Your goal:
Find the word "layout" in the records below. List each line containing it.

Data records:
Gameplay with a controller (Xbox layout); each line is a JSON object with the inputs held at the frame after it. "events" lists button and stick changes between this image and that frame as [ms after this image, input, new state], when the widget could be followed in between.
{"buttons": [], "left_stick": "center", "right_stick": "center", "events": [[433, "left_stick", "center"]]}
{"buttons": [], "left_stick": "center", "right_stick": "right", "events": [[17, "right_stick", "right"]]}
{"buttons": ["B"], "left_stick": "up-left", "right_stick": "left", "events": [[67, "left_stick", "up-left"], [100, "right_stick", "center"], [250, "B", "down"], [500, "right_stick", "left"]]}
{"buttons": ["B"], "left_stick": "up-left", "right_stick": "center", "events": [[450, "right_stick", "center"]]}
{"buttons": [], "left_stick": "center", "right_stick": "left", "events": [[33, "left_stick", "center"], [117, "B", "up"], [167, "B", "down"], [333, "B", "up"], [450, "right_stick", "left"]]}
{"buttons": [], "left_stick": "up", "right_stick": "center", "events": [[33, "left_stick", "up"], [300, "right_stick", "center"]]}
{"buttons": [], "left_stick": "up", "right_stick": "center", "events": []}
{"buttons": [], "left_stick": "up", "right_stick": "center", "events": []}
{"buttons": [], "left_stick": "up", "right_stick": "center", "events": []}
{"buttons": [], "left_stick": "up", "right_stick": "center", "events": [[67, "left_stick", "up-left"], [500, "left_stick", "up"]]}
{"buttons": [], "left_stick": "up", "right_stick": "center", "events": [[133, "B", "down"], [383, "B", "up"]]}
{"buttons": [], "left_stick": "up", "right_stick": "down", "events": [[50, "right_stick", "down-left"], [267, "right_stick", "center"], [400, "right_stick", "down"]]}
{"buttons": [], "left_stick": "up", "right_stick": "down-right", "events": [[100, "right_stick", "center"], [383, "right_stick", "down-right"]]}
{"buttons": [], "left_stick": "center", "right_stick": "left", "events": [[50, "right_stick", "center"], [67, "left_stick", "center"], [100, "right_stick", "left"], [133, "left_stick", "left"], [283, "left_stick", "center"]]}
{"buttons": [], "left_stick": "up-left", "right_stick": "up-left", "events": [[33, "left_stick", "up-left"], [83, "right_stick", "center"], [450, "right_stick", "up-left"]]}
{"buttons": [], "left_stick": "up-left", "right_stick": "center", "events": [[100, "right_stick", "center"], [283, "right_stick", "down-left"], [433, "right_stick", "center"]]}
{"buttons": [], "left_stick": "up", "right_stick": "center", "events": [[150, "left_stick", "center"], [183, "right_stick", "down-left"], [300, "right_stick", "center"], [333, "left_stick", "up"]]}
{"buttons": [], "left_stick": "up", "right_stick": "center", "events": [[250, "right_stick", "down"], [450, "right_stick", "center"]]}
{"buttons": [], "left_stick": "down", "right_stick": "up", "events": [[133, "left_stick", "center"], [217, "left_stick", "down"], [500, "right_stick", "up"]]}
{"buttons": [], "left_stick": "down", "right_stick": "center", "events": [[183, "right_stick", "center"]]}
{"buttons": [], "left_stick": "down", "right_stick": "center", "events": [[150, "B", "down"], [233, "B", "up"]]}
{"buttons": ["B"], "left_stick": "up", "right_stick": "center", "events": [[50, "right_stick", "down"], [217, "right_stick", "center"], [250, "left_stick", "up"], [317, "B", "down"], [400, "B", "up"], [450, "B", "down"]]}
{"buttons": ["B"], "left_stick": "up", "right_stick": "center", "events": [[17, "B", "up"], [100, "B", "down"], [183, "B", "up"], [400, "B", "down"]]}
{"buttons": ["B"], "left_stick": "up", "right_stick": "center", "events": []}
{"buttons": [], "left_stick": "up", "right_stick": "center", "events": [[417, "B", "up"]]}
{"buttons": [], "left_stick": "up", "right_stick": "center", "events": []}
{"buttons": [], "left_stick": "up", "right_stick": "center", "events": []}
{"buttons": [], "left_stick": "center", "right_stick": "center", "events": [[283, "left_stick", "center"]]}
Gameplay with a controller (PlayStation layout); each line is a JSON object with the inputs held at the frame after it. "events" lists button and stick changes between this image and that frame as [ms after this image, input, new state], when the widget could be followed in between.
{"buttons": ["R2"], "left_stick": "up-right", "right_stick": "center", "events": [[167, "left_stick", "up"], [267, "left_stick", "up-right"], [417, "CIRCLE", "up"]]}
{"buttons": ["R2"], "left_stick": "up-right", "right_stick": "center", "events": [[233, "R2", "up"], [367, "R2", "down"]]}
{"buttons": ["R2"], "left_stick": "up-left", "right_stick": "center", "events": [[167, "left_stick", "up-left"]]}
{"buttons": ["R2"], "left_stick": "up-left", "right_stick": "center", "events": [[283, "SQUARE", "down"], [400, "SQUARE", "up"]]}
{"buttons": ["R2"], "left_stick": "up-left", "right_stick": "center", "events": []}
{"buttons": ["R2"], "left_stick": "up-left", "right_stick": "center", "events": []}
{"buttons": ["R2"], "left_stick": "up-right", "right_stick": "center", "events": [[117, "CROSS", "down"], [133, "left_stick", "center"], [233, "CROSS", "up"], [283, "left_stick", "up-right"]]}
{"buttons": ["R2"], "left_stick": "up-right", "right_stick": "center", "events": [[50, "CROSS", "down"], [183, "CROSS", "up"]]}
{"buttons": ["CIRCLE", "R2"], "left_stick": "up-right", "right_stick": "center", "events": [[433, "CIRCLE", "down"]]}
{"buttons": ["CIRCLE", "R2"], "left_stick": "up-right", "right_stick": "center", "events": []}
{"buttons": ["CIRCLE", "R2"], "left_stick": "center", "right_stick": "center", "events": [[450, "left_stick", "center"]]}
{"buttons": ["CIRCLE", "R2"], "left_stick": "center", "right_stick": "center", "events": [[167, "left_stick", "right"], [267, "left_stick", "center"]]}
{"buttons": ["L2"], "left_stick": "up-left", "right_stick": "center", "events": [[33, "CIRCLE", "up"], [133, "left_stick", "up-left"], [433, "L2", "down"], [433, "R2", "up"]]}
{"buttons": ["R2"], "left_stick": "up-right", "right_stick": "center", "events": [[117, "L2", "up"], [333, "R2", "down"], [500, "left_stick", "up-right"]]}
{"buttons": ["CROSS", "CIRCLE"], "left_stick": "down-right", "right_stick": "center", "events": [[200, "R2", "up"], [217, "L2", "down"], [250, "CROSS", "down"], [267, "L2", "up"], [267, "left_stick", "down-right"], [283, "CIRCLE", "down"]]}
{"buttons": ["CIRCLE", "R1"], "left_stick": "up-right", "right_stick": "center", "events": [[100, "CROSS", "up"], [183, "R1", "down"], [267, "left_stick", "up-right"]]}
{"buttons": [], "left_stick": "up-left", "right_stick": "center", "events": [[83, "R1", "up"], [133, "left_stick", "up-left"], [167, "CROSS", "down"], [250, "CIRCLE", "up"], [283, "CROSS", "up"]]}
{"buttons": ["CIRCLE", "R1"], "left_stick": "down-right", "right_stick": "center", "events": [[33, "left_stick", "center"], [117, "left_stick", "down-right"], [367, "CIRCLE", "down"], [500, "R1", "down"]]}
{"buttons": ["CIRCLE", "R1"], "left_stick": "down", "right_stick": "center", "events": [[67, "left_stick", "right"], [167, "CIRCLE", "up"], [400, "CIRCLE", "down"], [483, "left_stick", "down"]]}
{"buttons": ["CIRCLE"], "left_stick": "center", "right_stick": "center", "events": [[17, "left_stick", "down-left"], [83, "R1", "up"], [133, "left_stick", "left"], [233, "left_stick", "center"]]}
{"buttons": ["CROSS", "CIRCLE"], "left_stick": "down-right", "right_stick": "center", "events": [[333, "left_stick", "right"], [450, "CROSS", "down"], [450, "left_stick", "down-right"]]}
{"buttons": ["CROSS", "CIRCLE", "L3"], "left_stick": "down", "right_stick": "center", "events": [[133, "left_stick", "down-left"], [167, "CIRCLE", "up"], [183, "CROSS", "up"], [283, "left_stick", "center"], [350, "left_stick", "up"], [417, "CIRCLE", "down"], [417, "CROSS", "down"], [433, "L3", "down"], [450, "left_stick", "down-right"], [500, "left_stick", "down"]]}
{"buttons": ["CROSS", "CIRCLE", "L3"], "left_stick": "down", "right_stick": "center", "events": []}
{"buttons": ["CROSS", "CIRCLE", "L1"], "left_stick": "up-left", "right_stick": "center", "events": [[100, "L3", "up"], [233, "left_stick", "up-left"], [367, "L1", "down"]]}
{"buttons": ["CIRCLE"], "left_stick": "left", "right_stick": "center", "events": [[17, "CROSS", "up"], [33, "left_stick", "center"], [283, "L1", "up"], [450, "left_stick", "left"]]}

Task response:
Gameplay with a controller (Xbox layout); each line is a JSON object with the inputs held at the frame after it. "events" lists button and stick changes between this image and that frame as [ms after this image, input, new state], when the widget could be followed in between.
Gameplay with a controller (PlayStation layout); each line is a JSON object with the inputs held at the frame after it. "events" lists button and stick changes between this image and that frame as [ms after this image, input, new state], when the widget could be followed in between.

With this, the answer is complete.